Because of this inherent uncertainty, quantum objects (anything roughly smaller than a few atoms) are in a state of superposition; until they are observed, which causes the superposition to collapse into a steady quantum state. So that was a brain-wrinkling sentence, huh? Let’s explain it! 

Superposition means that a thing isn’t quite in one state or another, but rather both at the same time. For instance, I could spin either clockwise or counterclockwise, but an electron can spin in both directions at once! That’s a concept which we cannot possibly fathom, due to the classical way in which our brains work. But thankfully, the moment you take a look at an electron it somehow decides which one of the two ways it wants to spin and just sticks with that. That is all that the big, scary sentence meant – things are in all their possible states until something makes them choose one state by observing them. When you’re buying a single scoop of ice-cream, that scoop is all the possible flavours at once, all at the same time, until you actually make a choice and all of the possibilities, except the one you chose, are eliminated – this is superposition and collapse.
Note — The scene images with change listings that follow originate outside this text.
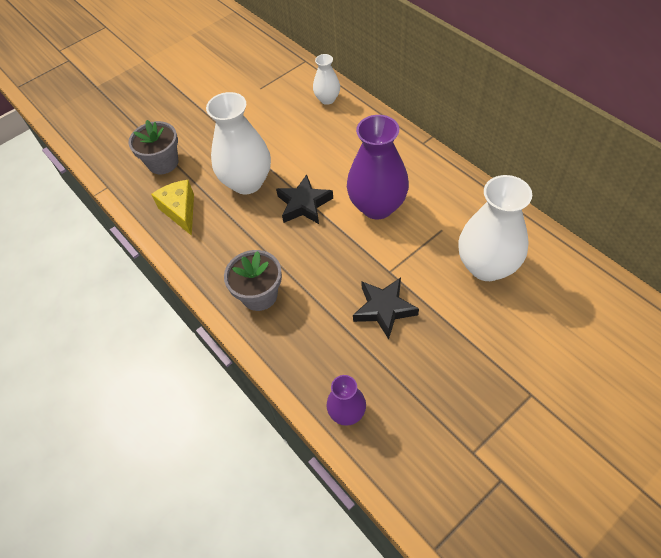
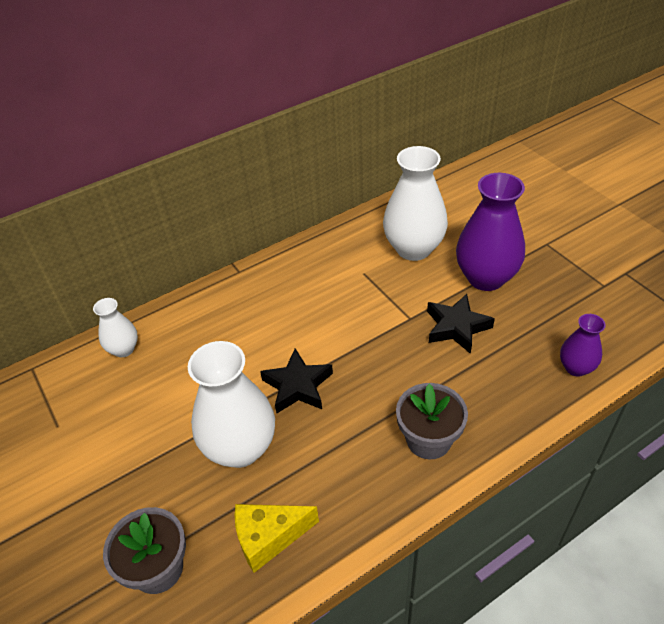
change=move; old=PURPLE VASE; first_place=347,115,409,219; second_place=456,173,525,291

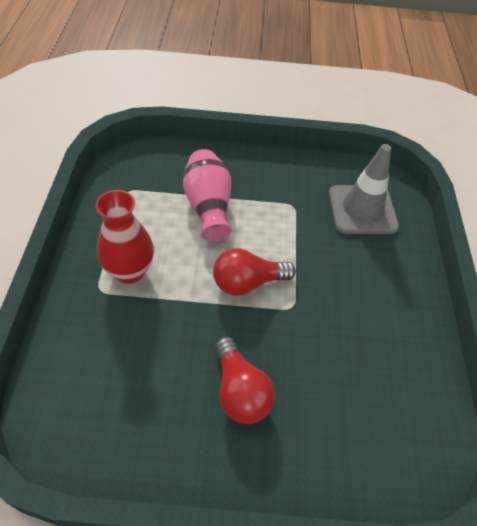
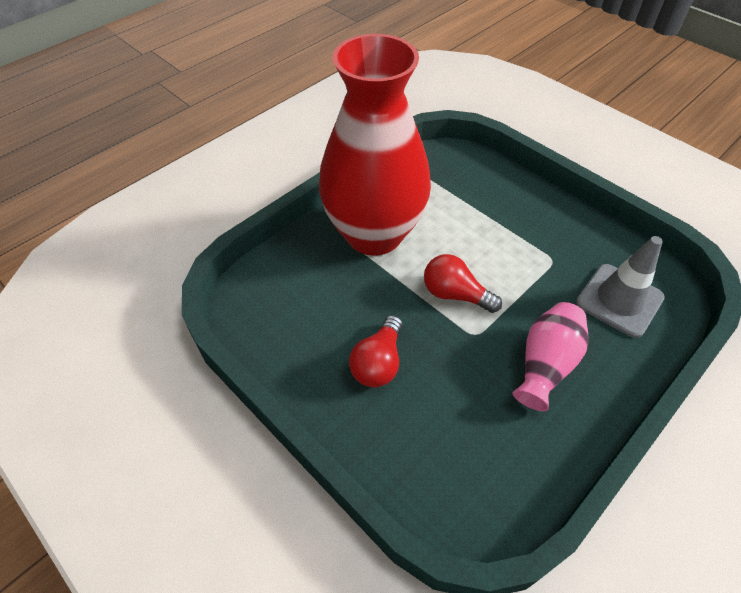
change=resize; old=RED VASE; first_place=95,190,154,284; second_place=319,34,431,256; factor=2.15
change=move; old=PINK VASE; first_place=183,149,232,241; second_place=513,302,589,411

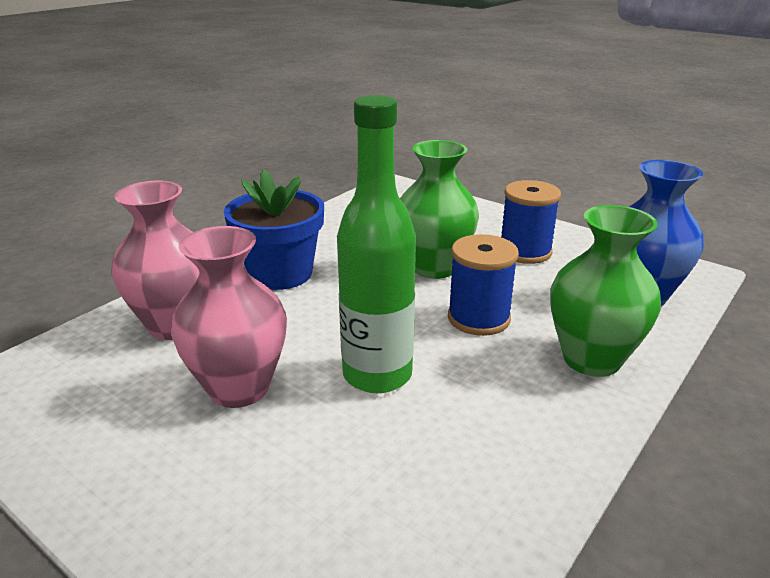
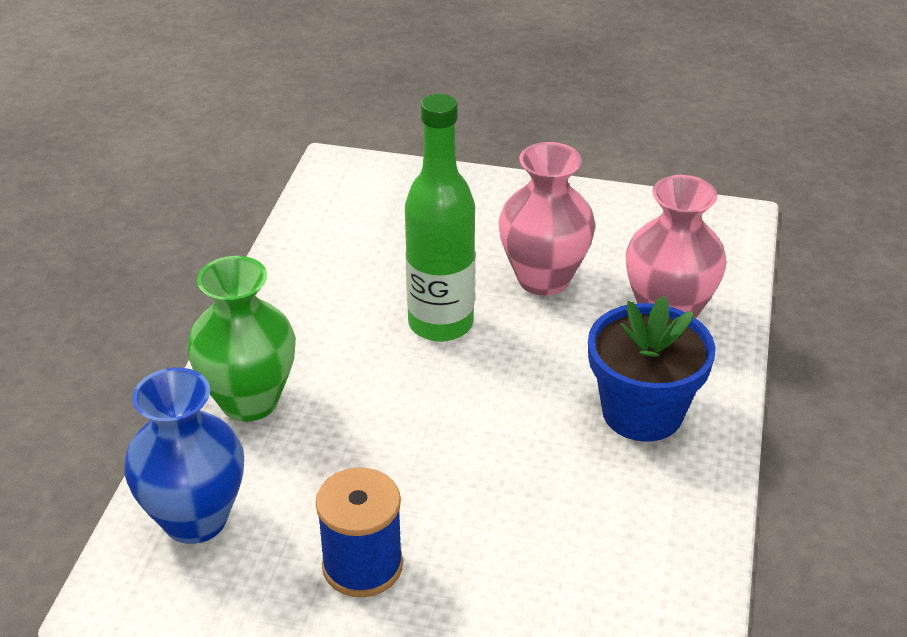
change=delete; old=GREEN VASE; first_place=400,140,479,279
change=delete; old=BLUE SPOOL; first_place=448,234,519,336

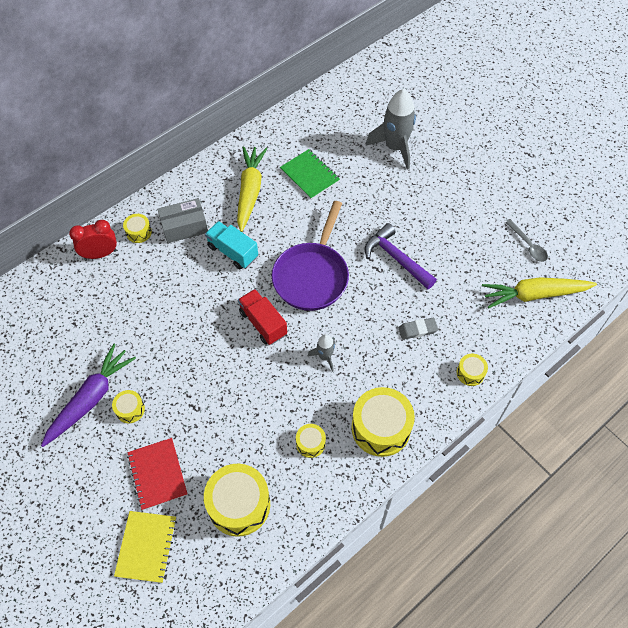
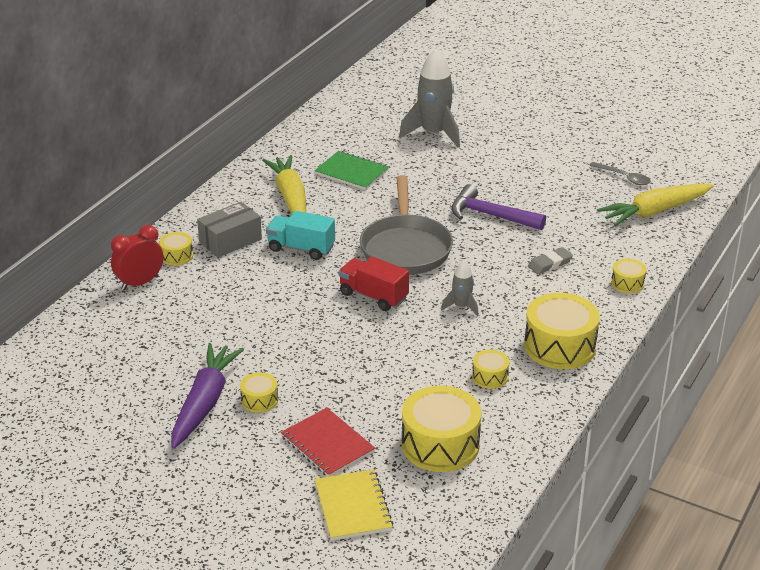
change=recolor; old=PURPLE PAN; new=GREY PAN; first_place=272,201,349,311; second_place=360,175,453,275

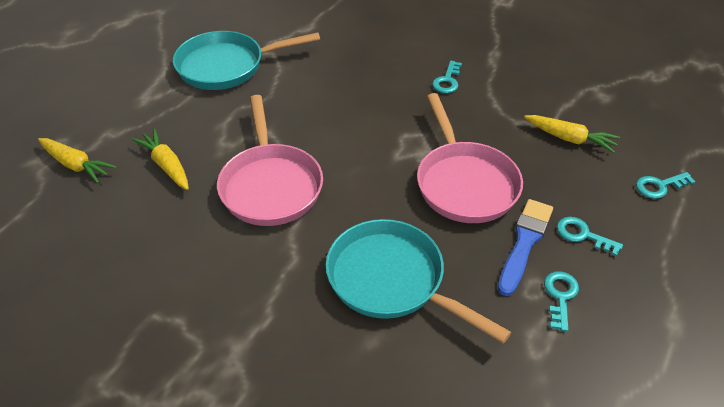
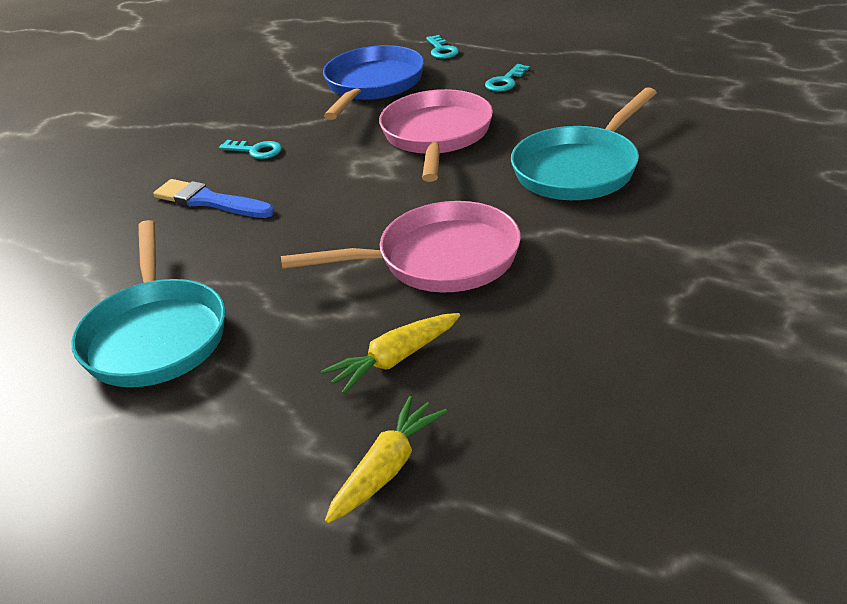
change=rotate; old=PINK PAN; first_place=417,93,523,223; second_place=379,89,493,182; degrees=-75
change=move; old=BLUE BRUSH; first_place=498,199,553,296; second_place=153,179,274,218
change=replace; old=YELLOW CARROT; new=BLUE PAN; first_place=524,115,620,153; second_place=323,45,424,120
change=delete; old=TURQUOISE KEY; first_place=544,271,579,332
An interesting effect of superposition is the “many-worlds interpretation” of quantum mechanics. What it states is that no choice is made to the detriment of any other – you didn’t pick a single flavour of ice-cream, you picked them ALL. Except for each flavour, an entirely new reality was created where that is the only difference to this one! This idea tends to send most people into an existential panic and most screenwriters into fits of joy because they just found an excuse to create an apocalyptic timeline of Earth. Thankfully, what the happy writers often ignore, is that these alternate realities cannot actually interact. So, you don’t have to live paralyzed by fear that your decisions could destroy a whole other reality because even if they did, you’d never know...yayyyyy! Most physicists in fact insist that if the many-worlds interpretation is true it has absolutely no effect on how we ought to live our lives – any choice you make will only define your own reality and nobody else’s.

Another interesting effect caused by quantum mechanics is called “quantum tunnelling” and it’s the idea that quantum objects have a small probability of travelling through solid matter, given that the barrier placed in front of them is thin enough and they have enough energy. Imagine that you’re bouncing a ball against a window and it doesn’t bounce back. It doesn’t break the window, it just kind of passes through. This is what quantum tunnelling is like – seemingly impossible, yet observable and even necessary for our very survival! It is what allows for nuclear fusion to occur in stars and is the basis for a lot of electronics. But only for very small objects (size of an electron)!

So the next time you see a kooky university professor explain how they travelled between realities, through time or solid matter using the strange and wonderful powers of a “quantum” googah, end any fun that might be had, with the comfortable knowledge that none of it is possible. Screenwriters have all the scientific literacy of a flock of caffeinated seagulls and your alternate-dimension self isn’t coming to kill you because you forced them to eat vanilla and mint ice cream (though you would deserve it if they did).